Aku tak akan bisa menjelaskan gimana rasa jijik yang menjalar saat laki-laki itu terlalu mendalami perannya dengan manja. Bagaimanapun aku memang lebih menyukai lelaki yang dewasa perawakannya, bukannya tak mensyukuri apa yang kudapatkan sekarang. Kalau ditanya cinta tak sama Jacob, aku bahkan bisa menjerit “aku cinta dengan Jacob!”.

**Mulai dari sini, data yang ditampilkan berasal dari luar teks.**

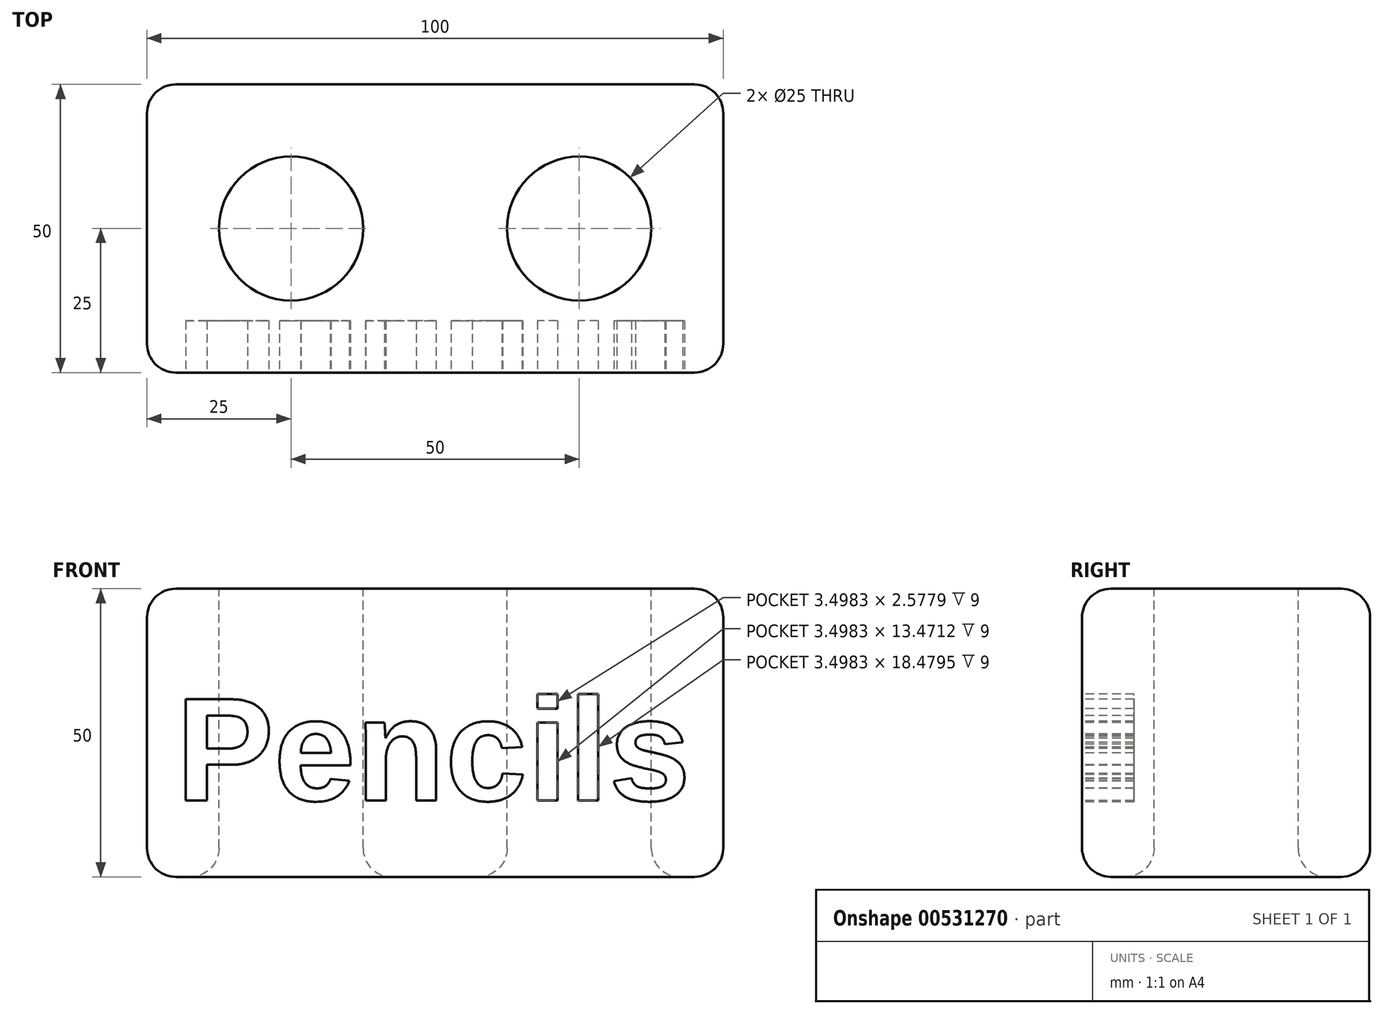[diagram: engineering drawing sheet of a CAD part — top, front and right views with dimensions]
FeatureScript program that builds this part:
annotation { "Feature Type Name" : "Feature", "Feature Type Description" : "" }
export const myFeature = defineFeature(function(context is Context, id is Id, definition is map)
    precondition{}
    {
        {
            var Q0;
            Q0=qCreatedBy(makeId("Front.planeOp"),FACE);
            var sketch = newSketch(context, id + "F0", { "sketchPlane" : qUnion([Q0])});
            skLineSegment(sketch, "E0.bottom", {"start": v(-50, 27.27) * mm, "end": v(50, 27.27) * mm});
            skLineSegment(sketch, "E0.top", {"start": v(-50, -22.73) * mm, "end": v(50, -22.73) * mm});
            skLineSegment(sketch, "E0.left", {"start": v(-50, 27.27) * mm, "end": v(-50, -22.73) * mm});
            skLineSegment(sketch, "E0.right", {"start": v(50, 27.27) * mm, "end": v(50, -22.73) * mm});
            skPoint(sketch, "E0.middle", {"position": v(0, 2.27) * mm});
            skSolve(sketch);
        }
        {
            var Q0;
            Q0=makeQuery(id+"F0.imprint","IMPRINT",FACE,{"disambiguationData":[TD([[makeQuery(id+"F0.imprint","IMPRINT",EDGE,{"derivedFrom":sQuery(id+"F0.wireOp",EDGE,"E0.bottom")}),-1.0]])]});
            extrude(context, id + "F1", {"entities" : qUnion([Q0]), "depth" : 50 * mm, "offsetDistance" : 25 * mm});
        }
        {
            var Q0;
            Q0=makeQuery(id+"F1.opExtrude","SWEPT_FACE",FACE,{"disambiguationData":[OSD([sQuery(id+"F0.wireOp",EDGE,"E0.bottom")])]});
            var sketch = newSketch(context, id + "F2", { "sketchPlane" : qUnion([Q0])});
            skLineSegment(sketch, "E1.0", {"start": v(-25, -50) * mm, "end": v(-25, 0) * mm});
            skLineSegment(sketch, "E2.0", {"start": v(45, -5) * mm, "end": v(-45, -5) * mm});
            skLineSegment(sketch, "E2.1", {"start": v(45, -45) * mm, "end": v(45, -5) * mm});
            skLineSegment(sketch, "E2.2", {"start": v(-45, -45) * mm, "end": v(45, -45) * mm});
            skLineSegment(sketch, "E2.3", {"start": v(-45, -5) * mm, "end": v(-45, -45) * mm});
            skLineSegment(sketch, "E3.0", {"start": v(25, -50) * mm, "end": v(25, 0) * mm});
            skCircle(sketch, "E4", {"center": v(-25, -25) * mm, "radius": 12.5 * mm});
            skCircle(sketch, "E5", {"center": v(25, -25) * mm, "radius": 12.5 * mm});
            skSolve(sketch);
        }
        {
            var Q0;
            {var subQ0=sQuery(id+"F2.wireOp",EDGE,"E4");var subQ1=sQuery(id+"F2.wireOp",EDGE,"E1.0");var subQ2=makeQuery(id+"F2.imprint","INTERSECT",VERTEX,{"disambiguationData":[OD(0.0)],"derivedFrom":[subQ1,subQ0]});Q0=makeQuery(id+"F2.imprint","IMPRINT",FACE,{"disambiguationData":[TD([[makeQuery(id+"F2.imprint","IMPRINT",EDGE,{"disambiguationData":[TD([[subQ2,-1.0]])],"derivedFrom":subQ1}),1.0]])]});}
            var Q1;
            {var subQ0=sQuery(id+"F2.wireOp",EDGE,"E4");var subQ1=sQuery(id+"F2.wireOp",EDGE,"E1.0");var subQ2=makeQuery(id+"F2.imprint","INTERSECT",VERTEX,{"disambiguationData":[OD(0.0)],"derivedFrom":[subQ1,subQ0]});Q1=makeQuery(id+"F2.imprint","IMPRINT",FACE,{"disambiguationData":[TD([[makeQuery(id+"F2.imprint","IMPRINT",EDGE,{"disambiguationData":[TD([[subQ2,-1.0]])],"derivedFrom":subQ1}),-1.0]])]});}
            var Q2;
            {var subQ0=sQuery(id+"F2.wireOp",EDGE,"E5");var subQ1=sQuery(id+"F2.wireOp",EDGE,"E3.0");var subQ2=makeQuery(id+"F2.imprint","INTERSECT",VERTEX,{"disambiguationData":[OD(0.0)],"derivedFrom":[subQ1,subQ0]});Q2=makeQuery(id+"F2.imprint","IMPRINT",FACE,{"disambiguationData":[TD([[makeQuery(id+"F2.imprint","IMPRINT",EDGE,{"disambiguationData":[TD([[subQ2,-1.0]])],"derivedFrom":subQ1}),1.0]])]});}
            var Q3;
            {var subQ0=sQuery(id+"F2.wireOp",EDGE,"E5");var subQ1=sQuery(id+"F2.wireOp",EDGE,"E3.0");var subQ2=makeQuery(id+"F2.imprint","INTERSECT",VERTEX,{"disambiguationData":[OD(0.0)],"derivedFrom":[subQ1,subQ0]});Q3=makeQuery(id+"F2.imprint","IMPRINT",FACE,{"disambiguationData":[TD([[makeQuery(id+"F2.imprint","IMPRINT",EDGE,{"disambiguationData":[TD([[subQ2,-1.0]])],"derivedFrom":subQ1}),-1.0]])]});}
            var Q4;
            Q4=sQuery(id+"F2.wireOp",EDGE,"E4");
            var Q5;
            Q5=sQuery(id+"F2.wireOp",EDGE,"E5");
            extrude(context, id + "F3", {"entities" : qUnion([Q0, Q1, Q2, Q3]), "operationType" : NewBodyOperationType.REMOVE, "surfaceEntities" : qUnion([Q4, Q5]), "oppositeDirection" : true, "depth" : 60 * mm, "offsetDistance" : 25 * mm});
        }
        {
            var Q0;
            Q0=makeQuery(id+"F1.opExtrude","CAP_EDGE",EDGE,{"disambiguationData":[OSD([sQuery(id+"F0.wireOp",EDGE,"E0.bottom")])],"isStart":false});
            var Q1;
            Q1=makeQuery(id+"F1.opExtrude","SWEPT_EDGE",EDGE,{"disambiguationData":[OSD([sQuery(id+"F0.wireOp",EDGE,"E0.bottom"),sQuery(id+"F0.wireOp",EDGE,"E0.left")])]});
            var Q2;
            Q2=makeQuery(id+"F1.opExtrude","SWEPT_EDGE",EDGE,{"disambiguationData":[OSD([sQuery(id+"F0.wireOp",EDGE,"E0.bottom"),sQuery(id+"F0.wireOp",EDGE,"E0.right")])]});
            var Q3;
            Q3=makeQuery(id+"F1.opExtrude","CAP_EDGE",EDGE,{"disambiguationData":[OSD([sQuery(id+"F0.wireOp",EDGE,"E0.bottom")])],"isStart":true});
            var Q4;
            Q4=makeQuery(id+"F3.boolean.opBoolean","COPY",EDGE,{"derivedFrom":makeQuery(id+"F3.opExtrude","CAP_EDGE",EDGE,{"disambiguationData":[OSD([sQuery(id+"F2.wireOp",EDGE,"E5")])],"isStart":true})});
            var Q5;
            Q5=makeQuery(id+"F1.opExtrude","SWEPT_EDGE",EDGE,{"disambiguationData":[OSD([sQuery(id+"F0.wireOp",EDGE,"E0.top"),sQuery(id+"F0.wireOp",EDGE,"E0.left")])]});
            var Q6;
            Q6=makeQuery(id+"F1.opExtrude","SWEPT_EDGE",EDGE,{"disambiguationData":[OSD([sQuery(id+"F0.wireOp",EDGE,"E0.top"),sQuery(id+"F0.wireOp",EDGE,"E0.right")])]});
            var Q7;
            Q7=makeQuery(id+"F3.boolean.opBoolean","COPY",EDGE,{"derivedFrom":makeQuery(id+"F3.opExtrude","CAP_EDGE",EDGE,{"disambiguationData":[OSD([sQuery(id+"F2.wireOp",EDGE,"E4")])],"isStart":true})});
            var Q8;
            Q8=makeQuery(id+"F1.opExtrude","CAP_EDGE",EDGE,{"disambiguationData":[OSD([sQuery(id+"F0.wireOp",EDGE,"E0.top")])],"isStart":true});
            var Q9;
            Q9=makeQuery(id+"F1.opExtrude","CAP_EDGE",EDGE,{"disambiguationData":[OSD([sQuery(id+"F0.wireOp",EDGE,"E0.top")])],"isStart":false});
            var Q10;
            Q10=makeQuery(id+"F1.opExtrude","CAP_EDGE",EDGE,{"disambiguationData":[OSD([sQuery(id+"F0.wireOp",EDGE,"E0.left")])],"isStart":false});
            var Q11;
            Q11=makeQuery(id+"F1.opExtrude","CAP_EDGE",EDGE,{"disambiguationData":[OSD([sQuery(id+"F0.wireOp",EDGE,"E0.right")])],"isStart":false});
            var Q12;
            Q12=makeQuery(id+"F3.boolean.opBoolean","INTERSECT",EDGE,{"derivedFrom":[makeQuery(id+"F1.opExtrude","SWEPT_FACE",FACE,{"disambiguationData":[OSD([sQuery(id+"F0.wireOp",EDGE,"E0.top")])]}),makeQuery(id+"F3.opExtrude","SWEPT_FACE",FACE,{"disambiguationData":[OSD([sQuery(id+"F2.wireOp",EDGE,"E4")])]})]});
            var Q13;
            Q13=makeQuery(id+"F3.boolean.opBoolean","INTERSECT",EDGE,{"derivedFrom":[makeQuery(id+"F1.opExtrude","SWEPT_FACE",FACE,{"disambiguationData":[OSD([sQuery(id+"F0.wireOp",EDGE,"E0.top")])]}),makeQuery(id+"F3.opExtrude","SWEPT_FACE",FACE,{"disambiguationData":[OSD([sQuery(id+"F2.wireOp",EDGE,"E5")])]})]});
            var Q14;
            Q14=makeQuery(id+"F1.opExtrude","CAP_EDGE",EDGE,{"disambiguationData":[OSD([sQuery(id+"F0.wireOp",EDGE,"E0.left")])],"isStart":true});
            var Q15;
            Q15=makeQuery(id+"F1.opExtrude","CAP_EDGE",EDGE,{"disambiguationData":[OSD([sQuery(id+"F0.wireOp",EDGE,"E0.right")])],"isStart":true});
            fillet(context, id + "F4", {"entities" : qUnion([Q0, Q1, Q2, Q3, Q4, Q5, Q6, Q7, Q8, Q9, Q10, Q11, Q12, Q13, Q14, Q15]), "radius" : 5 * mm, "tangentPropagation" : true, "allowEdgeOverflow" : false});
        }
        {
            var Q0;
            Q0=makeQuery(id+"F1.opExtrude","CAP_FACE",FACE,{"disambiguationData":[OSD([sQuery(id+"F0.wireOp",EDGE,"E0.bottom"),sQuery(id+"F0.wireOp",EDGE,"E0.top"),sQuery(id+"F0.wireOp",EDGE,"E0.left"),sQuery(id+"F0.wireOp",EDGE,"E0.right")])],"isStart":false});
            var sketch = newSketch(context, id + "F5", { "sketchPlane" : qUnion([Q0])});
            skText(sketch, "E6", { "text": "Pencils", "fontName": "Arimo-Bold.ttf"});
            const initialGuessF5  = {"E6": [-0.045, -0.00946, 1, 0, 0.01836]};
            skSetInitialGuess(sketch, initialGuessF5);
            skSolve(sketch);
        }
        {
            var Q0;
            Q0 = qSketchRegion(id + "F5", true);
            extrude(context, id + "F6", {"entities" : qUnion([Q0]), "operationType" : NewBodyOperationType.REMOVE, "oppositeDirection" : true, "depth" : 9 * mm, "offsetDistance" : 25 * mm});
        }
    });
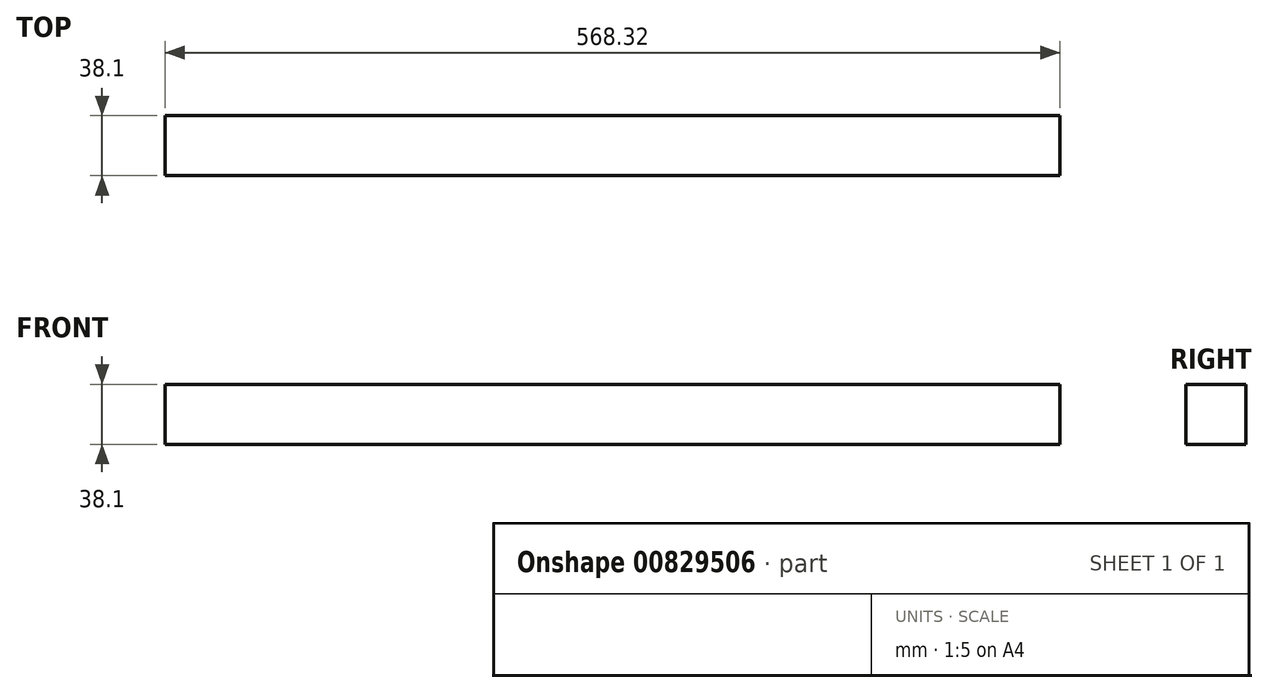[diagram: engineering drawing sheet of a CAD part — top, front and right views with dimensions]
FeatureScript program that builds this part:
annotation { "Feature Type Name" : "Feature", "Feature Type Description" : "" }
export const myFeature = defineFeature(function(context is Context, id is Id, definition is map)
    precondition{}
    {
        {
            var Q0;
            Q0=qCreatedBy(makeId("Right.planeOp"),FACE);
            var sketch = newSketch(context, id + "F0", { "sketchPlane" : qUnion([Q0])});
            skLineSegment(sketch, "E0.bottom", {"start": v(0, 0) * mm, "end": v(38.1, 0) * mm});
            skLineSegment(sketch, "E0.top", {"start": v(0, -38.1) * mm, "end": v(38.1, -38.1) * mm});
            skLineSegment(sketch, "E0.left", {"start": v(0, 0) * mm, "end": v(0, -38.1) * mm});
            skLineSegment(sketch, "E0.right", {"start": v(38.1, 0) * mm, "end": v(38.1, -38.1) * mm});
            skSolve(sketch);
        }
        {
            var Q0;
            Q0=makeQuery(id+"F0.imprint","IMPRINT",FACE,{"disambiguationData":[TD([[makeQuery(id+"F0.imprint","IMPRINT",EDGE,{"derivedFrom":sQuery(id+"F0.wireOp",EDGE,"E0.bottom")}),-1.0]])]});
            extrude(context, id + "F1", {"entities" : qUnion([Q0]), "depth" : 568.32 * mm, "offsetDistance" : 25.4 * mm});
        }
    });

Tanpa ragu pun bisa kujawab pertanyaan itu dengan mudah. Kalian bisa menantangku semua tentang Jacob, aku tau segalanya tentang dia mungkin melebihi orang tuanya. Atau apa warna pakaian dalamnya hari ini bahkan aku bisa menjawabnya dengan cepat!. Tapi tidak mungkin kujawab, bisa-bisa aku dibanting.
“kalau saja Jacob seperti dulu, walaupun perubahannya sekarang pun aku tetap mencintainya”
“seandainya saja…” aku bergumam, melihat jarum jam tanpa ragu teus maju. Dan tanpa sadar jarum jam itu mundur menjauhi masa depan. Sepertinya, ia tak menyetujui masa depanku yang sudah bisa diprediksi.
“bodoh…….” Siapa? Yah aku! Siapalagi di dunia ini yang bisa sebodoh diriku? Jawabannya adalah ‘tidak ada’.